An essentially normal diet is recommended, with the following guidelines:

  • Increased salt and fluid intake maintains plasma volume
  • Small, frequent meals may help patients for whom postprandial hypotension is a significant problem
  • A high-fiber diet, bulk laxatives, and suppositories prevent constipation

Activity

Exercise of muscles of the lower extremities and abdomen, water aerobics at hip level (not swimming, as it causes polyuria), and postural training, in combination with drug therapy, are useful.

Inpatient evaluation and tailoring of therapy are often important. However, if patients are restricted to bedrest, their functional mobility can decrease rapidly. Therefore, initiate physical therapy if the patient must remain in the hospital for longer than 2 days.

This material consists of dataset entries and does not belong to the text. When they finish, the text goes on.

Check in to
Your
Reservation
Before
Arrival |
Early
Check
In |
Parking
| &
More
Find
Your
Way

Shy Drager syndrome prognosis

Patients with Shy Drager syndrome have a poor prognosis. The disease progresses rapidly. Median survivals of 6.2-9.5 years from the onset of first symptoms have been reported since the late 20th century 10. No current therapeutic modality reverses or halts the progress of this disease. MSA-P (Parkinson disease-like) and MSA-C (cerebellar type) have the same survival times, but MSA-P (Parkinson disease-like) shows more rapid dysfunctional progression.

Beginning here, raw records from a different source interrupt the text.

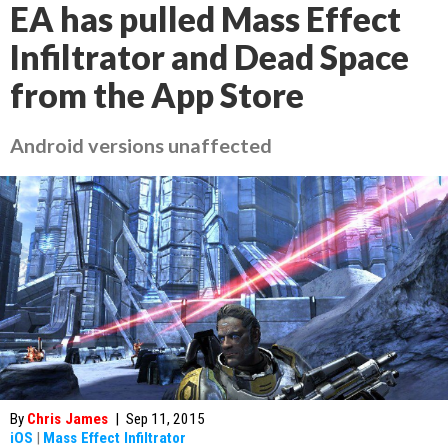
EA has pulled Mass Effect
Infiltrator and Dead Space
from the App Store
Android versions unaffected
By
Chris James
|
Sep 11, 2015
iOS
|
Mass Effect Infiltrator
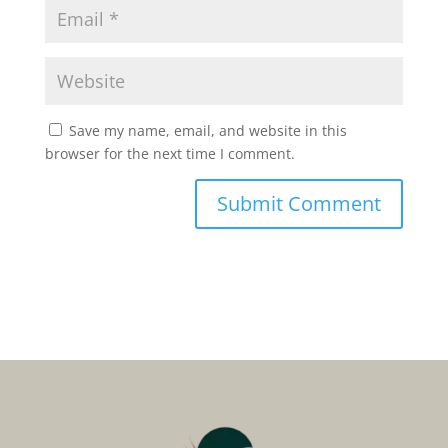
Save my name, email, and website in this
browser for the next time I comment.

An older age at onset has been associated with shorter duration of survival in Shy Drager syndrome. The overall striatonigral cell loss is correlated with the severity of disease at the time of death.

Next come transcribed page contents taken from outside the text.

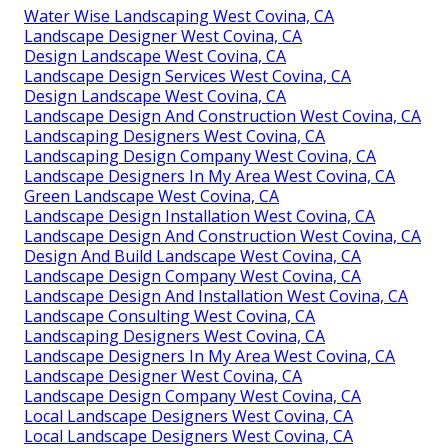
Water Wise Landscaping West Covina, CA
Landscape Designer West Covina, CA
Design Landscape West Covina, CA
Landscape Design Services West Covina, CA
Design Landscape West Covina, CA
Landscape Design And Construction West Covina, CA
Landscaping Designers West Covina, CA
Landscaping Design Company West Covina, CA
Landscape Designers In My Area West Covina, CA
Green Landscape West Covina, CA
Landscape Design Installation West Covina, CA
Landscape Design And Construction West Covina, CA
Design And Build Landscape West Covina, CA
Landscape Design Company West Covina, CA
Landscape Design And Installation West Covina, CA
Landscape Consulting West Covina, CA
Landscaping Designers West Covina, CA
Landscape Designers In My Area West Covina, CA
Landscape Designer West Covina, CA
Landscape Design Company West Covina, CA
Local Landscape Designers West Covina, CA
Local Landscape Designers West Covina, CA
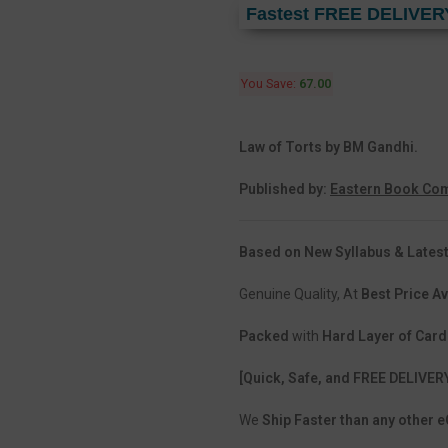
Fastest FREE DELIVER
You Save:
67.00
Law of Torts by BM Gandhi.
Published by:
Eastern Book Com
Based on New Syllabus & Latest
Genuine Quality, At
Best Price Av
Packed
with
Hard Layer of Car
[Quick, Safe, and FREE DELIVER
We
Ship Faster than any other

Bronchopneumonia (48%) and sudden death (21%) are common terminal conditions in Shy Drager syndrome. Urinary dysfunction in Shy Drager syndrome often leads to lower urinary tract infections (UTIs); more than 50% of patients with Shy Drager syndrome suffer from recurrent lower UTIs and a significant number die of related complications 11.

References
  1. Multiple system atrophy. https://ghr.nlm.nih.gov/condition/multiple-system-atrophy
  2. Multiple System Atrophy. https://emedicine.medscape.com/article/1154583-overview
  3. Multiple system atrophy: Clinical features and diagnosis. https://www.uptodate.com/contents/multiple-system-atrophy-clinical-features-and-diagnosis
  4. Multiple system atrophy: Prognosis and treatment. https://www.uptodate.com/contents/multiple-system-atrophy-prognosis-and-treatment
  5. Köllensperger M, Stampfer-Kountchev M, Seppi K, Geser F, Frick C, Del Sorbo F. Progression of dysautonomia in multiple system atrophy: a prospective study of self-perceived impairment. Eur J Neurol. 2007 Jan. 14(1):66-72.
  6. Lahrmann H, Cortelli P, Hilz M. EFNS guidelines on the diagnosis and management of orthostatic hypotension. Eur J Neurol. 2006 Sep. 13(9):930-6.
  7. Takamori M, Hirayama M, Kobayashi R. Altered venous capacitance as a cause of postprandial hypotension in multiple system atrophy. Clin Auton Res. 2007 Feb. 17(1):20-5.
  8. Biaggioni I. New developments in the management of neurogenic orthostatic hypotension. Curr Cardiol Rep. 2014 Nov. 16(11):542.
  9. Shibao C, Gamboa A, Abraham R. Clonidine for the treatment of supine hypertension and pressure natriuresis in autonomic failure. Hypertension. 2006 Mar. 47(3):522-6.
  10. Multiple System Atrophy Prognosis. https://emedicine.medscape.com/article/1154583-overview#a7
  11. Papatsoris AG, Papapetropoulos S, Singer C, Deliveliotis C. Urinary and erectile dysfunction in multiple system atrophy (MSA). Neurourol Urodyn. 2008. 27(1):22-7.